The Information Commissioner’s Office (“ICO”) has published a consultation on its updated guidance on the use of storage and access technologies.

The guidance seeks to clarify how the Privacy and Electronic Communications Regulations 2003 (“PECR”) apply to providers of online services that store information or access information stored on someone’s device (such as cookies, tracking pixels, or device fingerprinting). By employing a taxonomy of action that organisations must, should, and could take in order to comply with the relevant rules, the guidance addresses matters such as who is responsible for compliance, how long information can be stored or access, and how to tell people what technologies are employed.

The guidance also provides helpful explanations about the nature of each of the various forms of storage and access technologies, and makes clear that, unless an exemption applies, organisations that employ them must: (a) tell the subscriber or user what the technologies are; (2) explain what they do; and (c) obtain prior consent for their use.

Expanding upon the requirement in the PECR that organisations must provide “clear and comprehensive information” about the purposes for which that they wish to use the technologies, the guidance explains that such information must include: (1) what storage and access technologies an organisation plans to use; (2) the purposes for which the organisation plans to use them; (3) whether any third parties either store or access information in the user’s device, or receive this information; and (4) how long the organisation intends to store or access the information.

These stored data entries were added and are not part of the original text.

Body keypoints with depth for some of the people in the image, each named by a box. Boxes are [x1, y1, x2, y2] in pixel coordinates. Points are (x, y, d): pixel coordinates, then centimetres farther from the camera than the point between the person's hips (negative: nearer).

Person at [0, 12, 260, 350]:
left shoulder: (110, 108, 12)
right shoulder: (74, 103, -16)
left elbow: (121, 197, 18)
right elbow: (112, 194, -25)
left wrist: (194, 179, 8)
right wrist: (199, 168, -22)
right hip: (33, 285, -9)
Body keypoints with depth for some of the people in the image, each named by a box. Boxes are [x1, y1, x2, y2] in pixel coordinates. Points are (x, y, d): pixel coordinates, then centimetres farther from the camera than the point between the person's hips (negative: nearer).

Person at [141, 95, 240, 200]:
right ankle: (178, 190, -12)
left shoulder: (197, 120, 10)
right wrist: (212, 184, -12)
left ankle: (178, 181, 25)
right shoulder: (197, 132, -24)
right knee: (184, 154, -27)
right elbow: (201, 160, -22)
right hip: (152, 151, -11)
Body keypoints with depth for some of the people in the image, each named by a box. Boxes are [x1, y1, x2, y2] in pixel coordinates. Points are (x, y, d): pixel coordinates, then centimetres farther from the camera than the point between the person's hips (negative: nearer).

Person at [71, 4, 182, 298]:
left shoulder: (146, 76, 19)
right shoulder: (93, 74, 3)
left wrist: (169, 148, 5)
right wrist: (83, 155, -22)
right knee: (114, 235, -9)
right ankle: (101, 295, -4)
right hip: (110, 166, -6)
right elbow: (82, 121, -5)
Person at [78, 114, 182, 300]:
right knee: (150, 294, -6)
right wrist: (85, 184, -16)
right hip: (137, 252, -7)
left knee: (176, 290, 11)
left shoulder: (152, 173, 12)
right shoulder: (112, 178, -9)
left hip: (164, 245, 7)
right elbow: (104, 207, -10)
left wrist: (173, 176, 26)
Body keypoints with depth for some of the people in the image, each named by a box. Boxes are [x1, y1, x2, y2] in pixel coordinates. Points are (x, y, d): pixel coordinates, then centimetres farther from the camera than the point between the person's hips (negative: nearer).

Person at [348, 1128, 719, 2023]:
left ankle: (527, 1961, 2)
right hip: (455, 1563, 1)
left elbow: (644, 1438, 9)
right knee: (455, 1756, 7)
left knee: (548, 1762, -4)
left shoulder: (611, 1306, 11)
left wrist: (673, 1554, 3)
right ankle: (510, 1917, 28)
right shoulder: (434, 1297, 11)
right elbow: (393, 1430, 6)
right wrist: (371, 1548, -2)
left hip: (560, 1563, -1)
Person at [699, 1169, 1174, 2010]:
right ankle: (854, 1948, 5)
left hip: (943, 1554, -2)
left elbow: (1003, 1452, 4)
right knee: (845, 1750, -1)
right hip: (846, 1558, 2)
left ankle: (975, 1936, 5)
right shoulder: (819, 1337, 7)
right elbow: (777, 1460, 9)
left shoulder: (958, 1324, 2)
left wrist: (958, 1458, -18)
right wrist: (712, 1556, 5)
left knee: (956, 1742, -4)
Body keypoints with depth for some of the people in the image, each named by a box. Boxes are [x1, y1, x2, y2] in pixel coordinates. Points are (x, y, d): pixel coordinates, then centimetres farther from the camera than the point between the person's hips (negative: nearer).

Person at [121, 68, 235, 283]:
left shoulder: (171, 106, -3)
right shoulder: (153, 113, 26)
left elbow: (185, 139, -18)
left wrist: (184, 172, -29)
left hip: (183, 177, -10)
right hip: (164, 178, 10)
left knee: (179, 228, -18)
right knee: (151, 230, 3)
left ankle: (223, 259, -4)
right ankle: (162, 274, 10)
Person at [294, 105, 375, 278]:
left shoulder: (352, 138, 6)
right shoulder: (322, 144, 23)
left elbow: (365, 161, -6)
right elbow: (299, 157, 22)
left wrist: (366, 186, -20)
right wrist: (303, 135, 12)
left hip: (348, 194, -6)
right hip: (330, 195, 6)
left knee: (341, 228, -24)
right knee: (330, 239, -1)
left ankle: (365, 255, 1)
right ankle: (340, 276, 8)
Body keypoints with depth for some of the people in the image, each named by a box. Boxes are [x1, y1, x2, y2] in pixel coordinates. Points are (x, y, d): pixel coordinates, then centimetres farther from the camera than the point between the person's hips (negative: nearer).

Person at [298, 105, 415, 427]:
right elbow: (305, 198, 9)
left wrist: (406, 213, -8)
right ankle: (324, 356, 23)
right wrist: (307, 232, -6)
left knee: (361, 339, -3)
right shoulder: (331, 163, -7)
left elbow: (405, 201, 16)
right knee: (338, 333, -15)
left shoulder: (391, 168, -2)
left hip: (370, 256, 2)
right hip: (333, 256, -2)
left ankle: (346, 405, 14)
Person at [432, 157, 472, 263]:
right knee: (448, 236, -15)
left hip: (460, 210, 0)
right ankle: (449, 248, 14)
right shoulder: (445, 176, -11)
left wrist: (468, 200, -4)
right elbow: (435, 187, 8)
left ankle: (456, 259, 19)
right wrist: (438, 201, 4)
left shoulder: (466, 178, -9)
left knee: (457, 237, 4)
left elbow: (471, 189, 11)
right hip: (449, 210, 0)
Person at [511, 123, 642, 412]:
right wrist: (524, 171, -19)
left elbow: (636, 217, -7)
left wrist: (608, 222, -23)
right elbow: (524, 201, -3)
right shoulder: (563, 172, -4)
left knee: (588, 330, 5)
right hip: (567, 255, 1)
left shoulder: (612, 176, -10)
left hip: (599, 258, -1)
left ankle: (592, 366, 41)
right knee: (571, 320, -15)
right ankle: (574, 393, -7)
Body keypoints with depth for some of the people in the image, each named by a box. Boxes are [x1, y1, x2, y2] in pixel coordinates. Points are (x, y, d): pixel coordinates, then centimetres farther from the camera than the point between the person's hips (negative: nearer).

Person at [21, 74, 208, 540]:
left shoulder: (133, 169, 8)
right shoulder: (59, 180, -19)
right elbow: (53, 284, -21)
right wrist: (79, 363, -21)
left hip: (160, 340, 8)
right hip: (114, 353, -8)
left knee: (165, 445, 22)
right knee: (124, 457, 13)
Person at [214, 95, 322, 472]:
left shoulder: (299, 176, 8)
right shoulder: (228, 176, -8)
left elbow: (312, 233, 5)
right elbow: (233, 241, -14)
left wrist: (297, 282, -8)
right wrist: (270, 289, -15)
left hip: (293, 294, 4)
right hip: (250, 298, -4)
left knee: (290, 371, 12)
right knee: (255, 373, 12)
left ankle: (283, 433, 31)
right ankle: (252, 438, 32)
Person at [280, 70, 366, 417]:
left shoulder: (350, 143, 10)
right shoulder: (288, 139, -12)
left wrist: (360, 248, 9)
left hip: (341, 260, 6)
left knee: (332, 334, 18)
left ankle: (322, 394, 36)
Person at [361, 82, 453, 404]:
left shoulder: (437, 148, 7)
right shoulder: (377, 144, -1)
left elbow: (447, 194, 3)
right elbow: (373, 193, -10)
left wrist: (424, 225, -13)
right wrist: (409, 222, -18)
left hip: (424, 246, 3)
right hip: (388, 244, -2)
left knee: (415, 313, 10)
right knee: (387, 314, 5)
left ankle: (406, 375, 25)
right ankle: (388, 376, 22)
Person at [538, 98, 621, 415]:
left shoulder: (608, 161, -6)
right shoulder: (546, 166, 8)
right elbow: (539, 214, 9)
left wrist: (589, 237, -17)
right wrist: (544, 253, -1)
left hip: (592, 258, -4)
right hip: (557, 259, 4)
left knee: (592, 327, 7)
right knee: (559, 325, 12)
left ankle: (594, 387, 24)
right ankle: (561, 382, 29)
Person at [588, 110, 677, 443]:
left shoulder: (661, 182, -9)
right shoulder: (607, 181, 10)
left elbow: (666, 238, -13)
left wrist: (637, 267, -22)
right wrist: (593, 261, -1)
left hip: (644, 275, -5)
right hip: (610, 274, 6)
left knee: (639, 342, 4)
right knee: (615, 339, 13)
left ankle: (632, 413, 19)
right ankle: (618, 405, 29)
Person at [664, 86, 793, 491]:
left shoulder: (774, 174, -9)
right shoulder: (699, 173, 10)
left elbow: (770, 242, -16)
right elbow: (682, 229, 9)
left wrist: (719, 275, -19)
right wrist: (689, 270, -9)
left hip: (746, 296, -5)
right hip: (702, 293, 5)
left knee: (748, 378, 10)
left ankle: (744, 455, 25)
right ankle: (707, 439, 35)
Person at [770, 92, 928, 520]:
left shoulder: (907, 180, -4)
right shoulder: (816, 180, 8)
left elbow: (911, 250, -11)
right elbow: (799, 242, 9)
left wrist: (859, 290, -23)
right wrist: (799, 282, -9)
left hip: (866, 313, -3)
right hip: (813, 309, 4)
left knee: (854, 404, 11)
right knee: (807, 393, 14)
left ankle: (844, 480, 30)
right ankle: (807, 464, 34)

The guidance also considers the relationship between the PECR on the one hand, and the Data Protection Act 2018 (“DPA”) and UK GDPR on the other. It sets out that the rules in the PECR take precedence over the DPA and UK GDPR such that where storage and access technologies are employed, organisations must consider PECR compliance first before going on to think about the UK GDPR. Helpfully, it sets out a user-friendly diagram about the relationship between the two regimes, reproduced below:

There is also lengthy guidance on how to manage consent in practice, in which the ICO makes clear that organisations “must provide clear and comprehensive information so that [their] users understand what [the organisation] want[s] their consent for and what choices they have”. It recognises that techniques such as banners, pop-ups, and message boxes offer obvious and attractive means to comply, but the ICO warns that organisations should consider their implementation carefully. This includes, for example, considering how messages designed for display on a desktop may appear on a mobile device, generally ensuring that “electronic consent requests should not be unnecessarily disruptive”, and not attempting to obtain consent via terms and conditions. It also provides helpful visual examples of how pop-ups and messages should be designed.

Finally, the guidance has a separate section dedicated to how the rules apply to online advertising. It confirms that the use of storage and access technologies for online advertising purposes requires consent, both in the context of the technical processes involved in ad selection and delivery, as well as any associated tracking and profiling. Furthermore, it explains that the use of these technologies is not strictly necessary since, on a technical level, the service can be provided without any advertising. As a result, organisations must clearly explain whom their data will be shared with, for what purpose, and how the user can exercise control over this processing.

The guidance also touches briefly on the use of ‘cookie walls’ and ‘consent or pay’ models that require users to accept the setting of storage and access technologies before they can access an online service’s content. The guidance explains that if a model effectively amounts to requiring a user to agree to tracking before they can access a service (what the ICO describes as a ‘take it or leave it’ approach) this will not comply with the requirement for consent to be freely given. It is clear that organisations “must not bundle consent up as a condition of the service unless it is necessary for that service”. As for consent or pay models, the ICO explains that they raise ‘complex’ issues and confirms that it will provide specific guidance on this subject in due course.

The consultation on the updated guidance is open until 14 March 2025, and it can be read in full here.